Chalcis s'était de bonne heure aventurée au delà du détroit de Sicile, l'effroi des marins dans la haute antiquité; elle contribua même plus tard à y coloniser Zancle; elle s'était avancée au delà du promontoire Misène et avait fondé en Campanie Cumes, qui forma à son tour de nombreux comptoirs sur les côtes voisines, devint le siége d'un vaste empire maritime et la rivale longtemps heureuse des Carthaginois et des Etrusques dans la mer Tyrrhénienne.

Plus loin encore avaient poussé les Phocéens : ils occupaient en Sardaigne, Olbia; en Corse, Aleria; en Gaule, Marseille, grande cité, qui, devenue à son tour un foyer de colonisation, étendit ses établissements depuis Nice, en Ligurie, jusqu'à Empories, en Espagne.

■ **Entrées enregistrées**
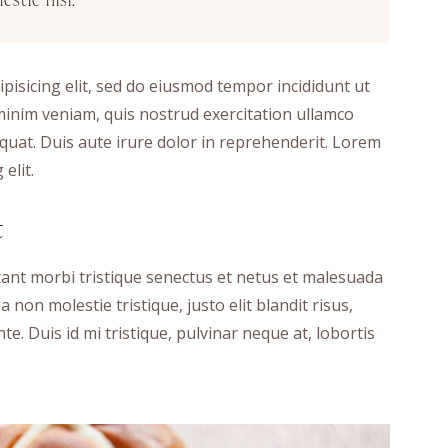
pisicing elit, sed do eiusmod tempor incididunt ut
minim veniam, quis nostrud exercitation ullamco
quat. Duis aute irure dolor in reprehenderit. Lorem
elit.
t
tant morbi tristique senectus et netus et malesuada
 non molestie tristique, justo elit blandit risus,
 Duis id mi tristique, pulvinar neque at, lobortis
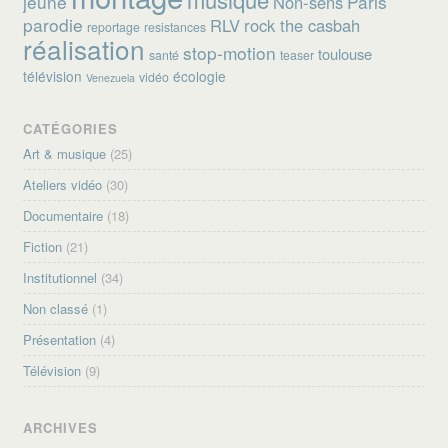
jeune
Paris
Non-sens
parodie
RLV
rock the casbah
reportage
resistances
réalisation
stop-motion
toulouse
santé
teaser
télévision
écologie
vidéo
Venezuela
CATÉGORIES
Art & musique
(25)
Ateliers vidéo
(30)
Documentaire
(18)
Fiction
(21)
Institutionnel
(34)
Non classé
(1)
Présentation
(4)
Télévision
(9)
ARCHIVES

--

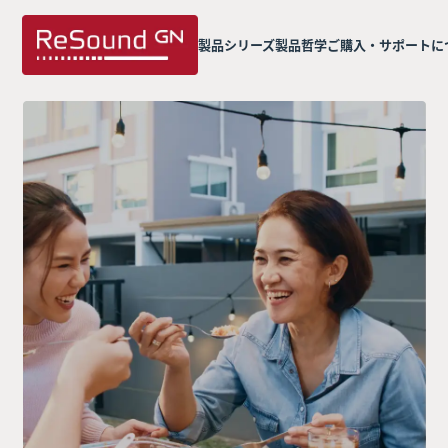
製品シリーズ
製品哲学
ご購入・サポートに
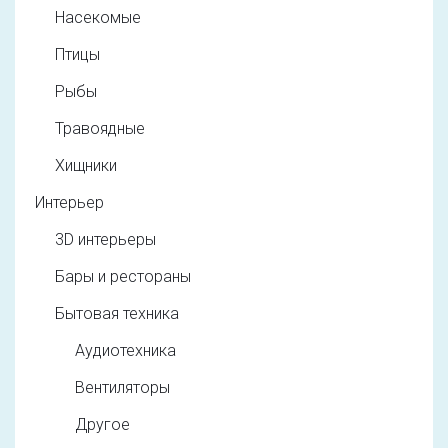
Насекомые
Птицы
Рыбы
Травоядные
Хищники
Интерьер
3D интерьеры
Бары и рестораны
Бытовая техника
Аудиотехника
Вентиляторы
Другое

■ **Consigne**
Citez le passage du texte source qui s'ouvre sur les mots contenant « Plus loin encore » et s'achève sur « Empories, en Espagne. ». Les enregistrements n'ont aucun lien avec le texte source.

■ **Réponse**
Plus loin encore avaient poussé les Phocéens : ils occupaient en Sardaigne, Olbia; en Corse, Aleria; en Gaule, Marseille, grande cité, qui, devenue à son tour un foyer de colonisation, étendit ses établissements depuis Nice, en Ligurie, jusqu'à Empories, en Espagne.